Temperature: 70 to 85 degrees F. They do prefer temperatures on the higher end of that range of about 76 to 80 degrees F. If they feel a chill, they’ll stay closer to the water heater rather than swim around the tank.
pH: slightly acidic, 6.5 to 7.2
Water hardness: soft to medium
Blackwater: not necessary as their ancestors may have come from whitewater or clearwater habitats, but the fish may prefer it. Adding peat moss or using a blackwater tonic will help increase the acidity slightly and soften the water.
Feeding: omnivores. Feed fish flakes, brine shrimp frozen or alive, bloodworms, glassworms, tubifex worms, daphnia and slices of veggies such as zucchini or peas. Live plants and smaller fish in the tank will also be natural food sources.
Determining gender: not easy. You may not be able to confirm the sex of your angelfish until your fish have produced live fry. If you have a school of angelfish, usually males and females will pair off. Older males may have a prominent bump on their forehead. Read more about sexing your angelfish in breeding angelfish.
Altum Angel Care (Pterophyllum altum)
General care: challenging
Tank size: minimum 50 gallons
Fish tank set up: places to hide, tall plants, water should circulate but not flow too fast, bogwood is often recommended for altum angels. Provide plenty of space to swim and hide.
Temperature: 80 to 88 F, with a preference for 82 to 86 degrees F. These fish are not as adaptable to temperature fluctuations as scalare.
pH: acidic, 4.2 to 6.2
Water hardness: very soft to soft (1 to 5 dH). Some believe they do best in the exact water conditions of their wild habitat. If your altum angelfish are wild caught, ask what river they came from and its conditions.
Blackwater: Ideal for altums. Helps to meet the pH and very soft water needs of the altum. Bogwood can also be added to add tannins and soften the water.
Feeding: omnivores. Prefer live foods and fresh vegetation, especially if wild caught.
Determining gender: difficult. Unless your fish have produced live fry, you may not be able to confirm the gender. If you have a school of angelfish, males and females will pair off. Older males may have a prominent bump on their forehead. Read more about sexing your angelfish in breeding angelfish.
Notes: Quarantine is especially important for this species. Because many are still imported from the wild, they are more likely to have diseases and parasites you don’t want transmitted to your entire tank.
Change 20 percent of the water every week. Some aquarists have noted that skipping weekly water changes will cause altums to stop eating.
Leopold’s Angelfish Care (Pterophyllum leopoldi)
General care: very challenging. There are so few in captivity that there is limited information specific to the care of the leopoldi angelfish.
Cost: $40+, rarely seen
Tank size: minimum 35 gallons
Fish tank set up: places to hide, tall plants, water should circulate but not flow too fast, bogwood is often recommended for altum angels. They need space to swim about and hide.

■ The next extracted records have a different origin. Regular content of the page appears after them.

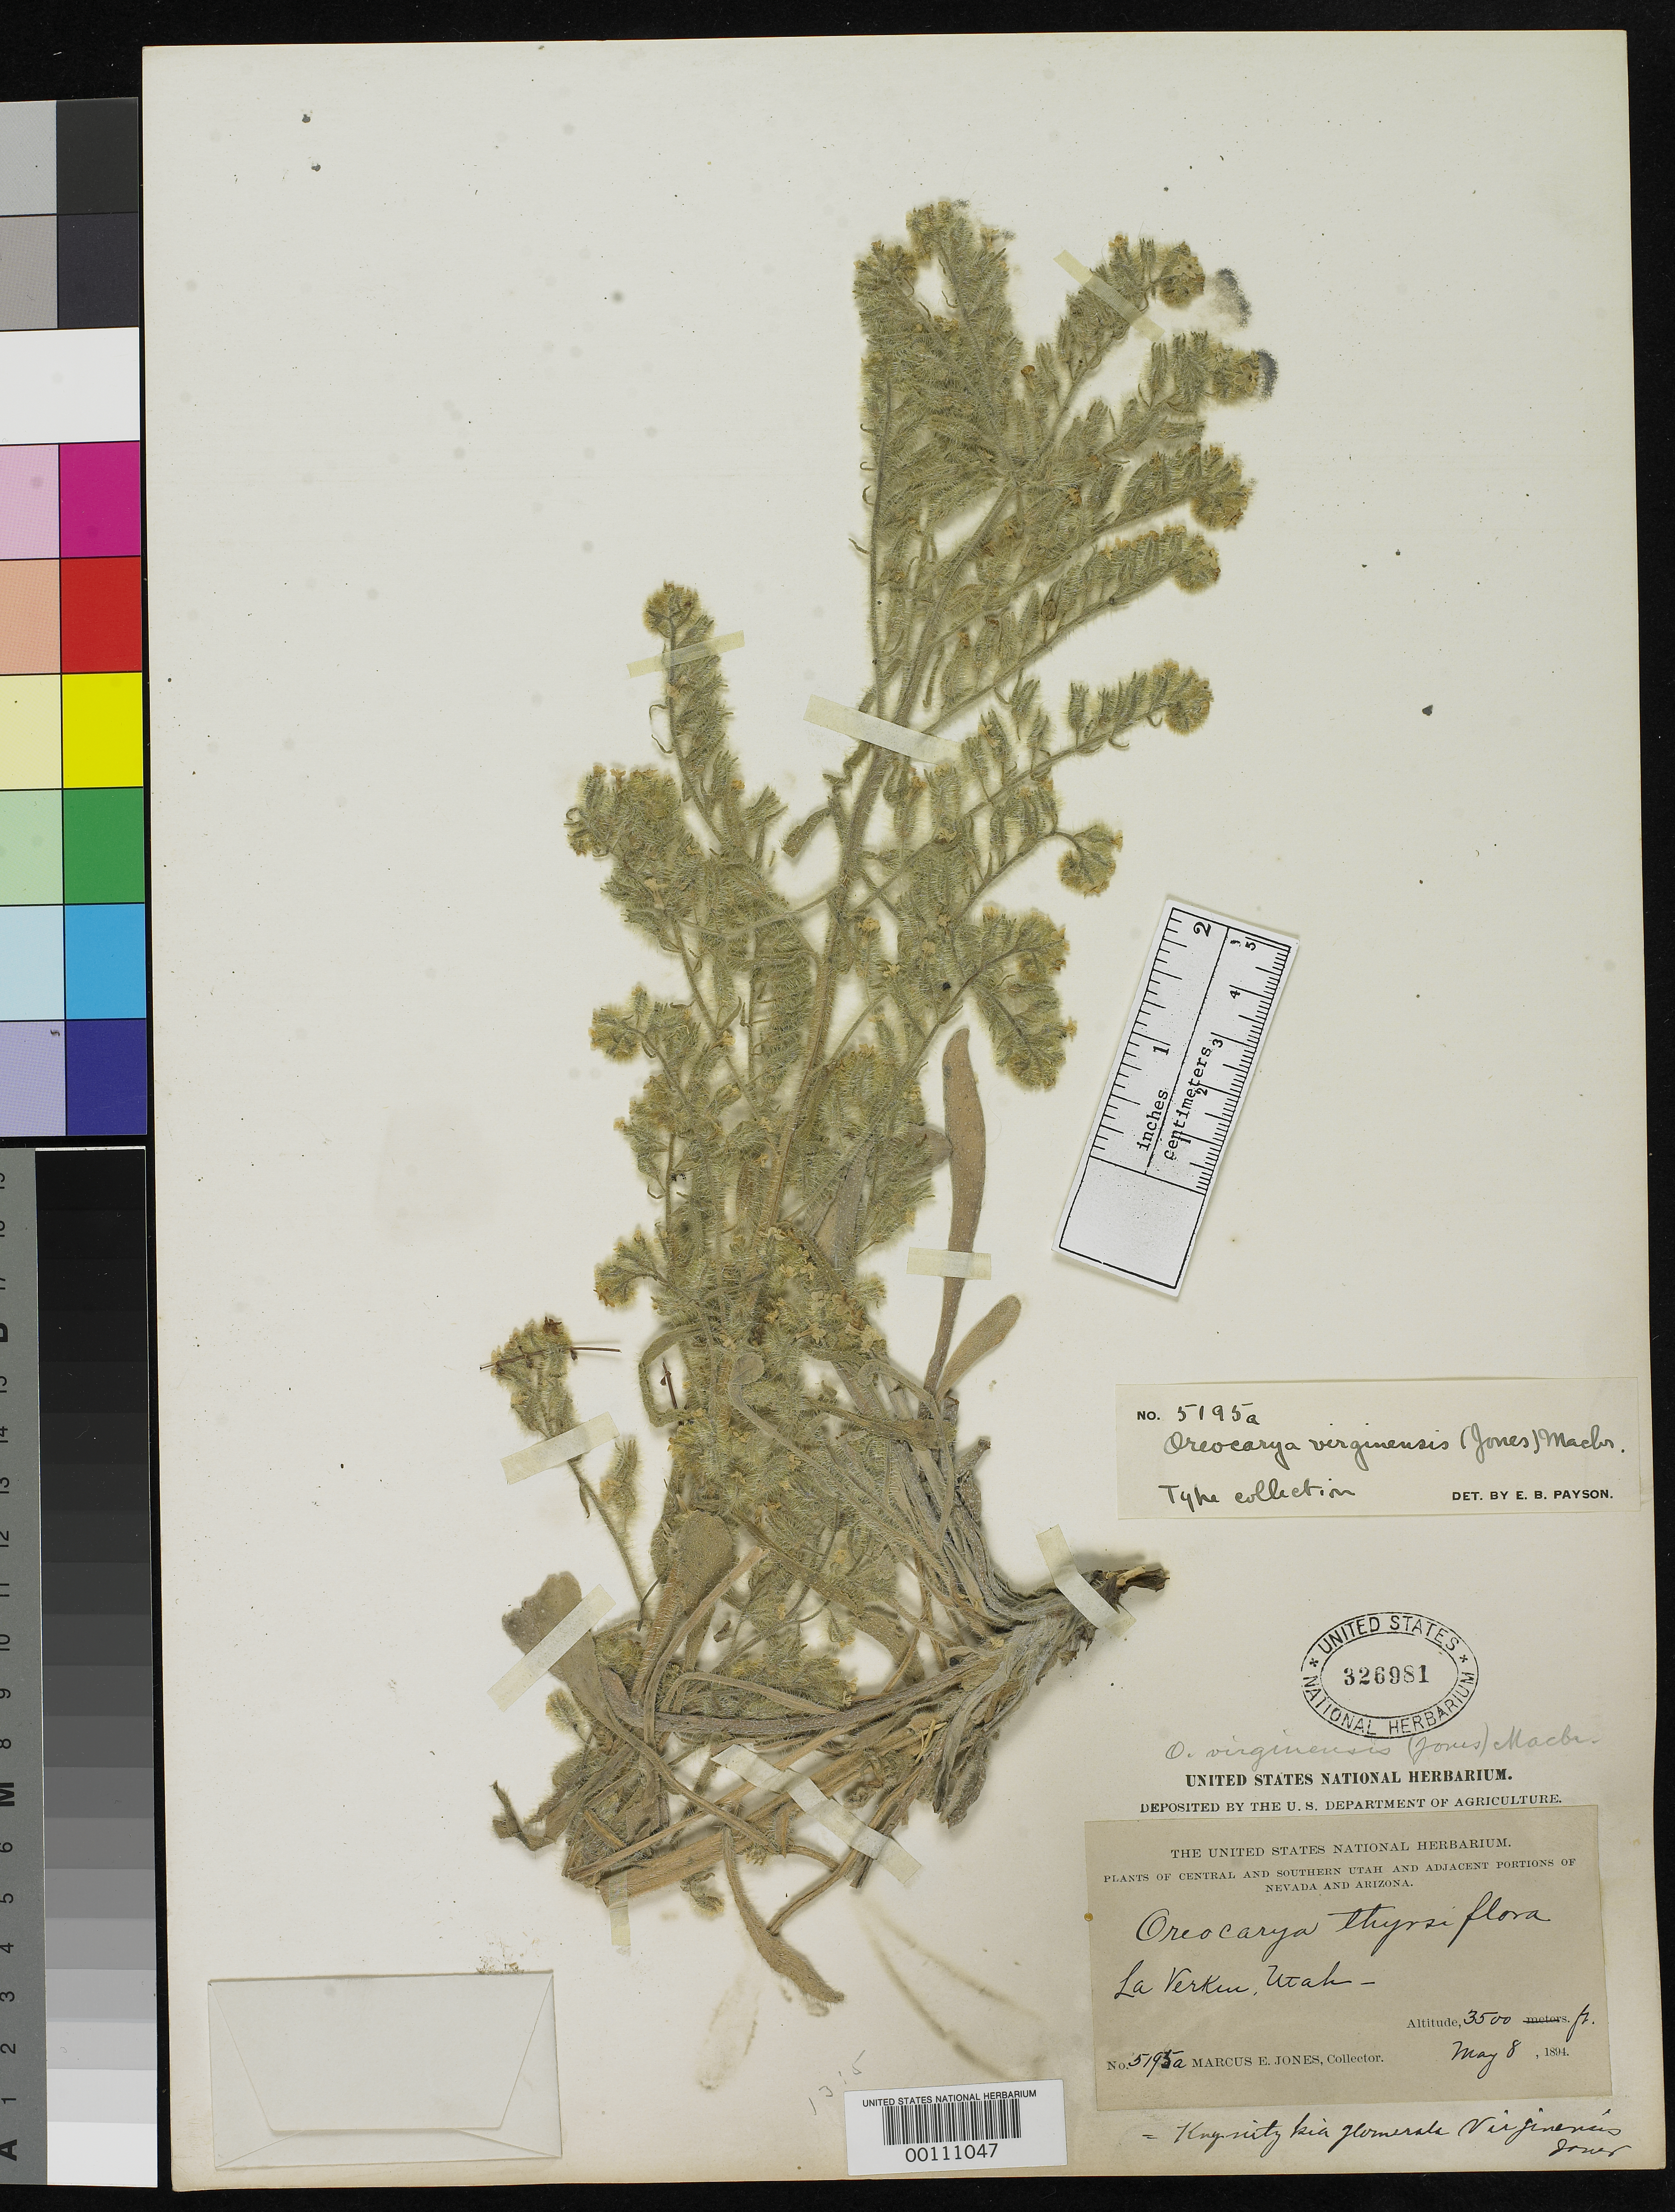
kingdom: Plantae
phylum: Tracheophyta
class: Magnoliopsida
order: Boraginales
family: Boraginaceae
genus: Krynitzkia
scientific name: Krynitzkia glomerata var. virginensis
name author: M.E. Jones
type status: Isosyntype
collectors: M. E. Jones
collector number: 5195 a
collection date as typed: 08 May 1894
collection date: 1894-05-08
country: United States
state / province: Utah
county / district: Washington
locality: La Verkin.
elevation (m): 1067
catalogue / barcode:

Temperature: 77 to 87 degrees F
pH: slightly acidic, 6.6 to 7.0
Feeding: omnivores. Start by feeding live foods, such as brine shrimp, and fresh produce. These wild caught fish may only eat fresh foods similar to their natural food sources. You may be able to transition them to a mix of fish flakes, live and frozen foods, and vegetable matter over time.
Determining gender: difficult and reports of successful breeding of leopoldi angelfish in captivity is scarce.
Notes: Most Leopold’s angelfish are wild caught making quarantine a must. They are likely to have parasites and diseases obtained in the wild or during shipment. If you do not quarantine, you will transmit these conditions to your entire tank of fish.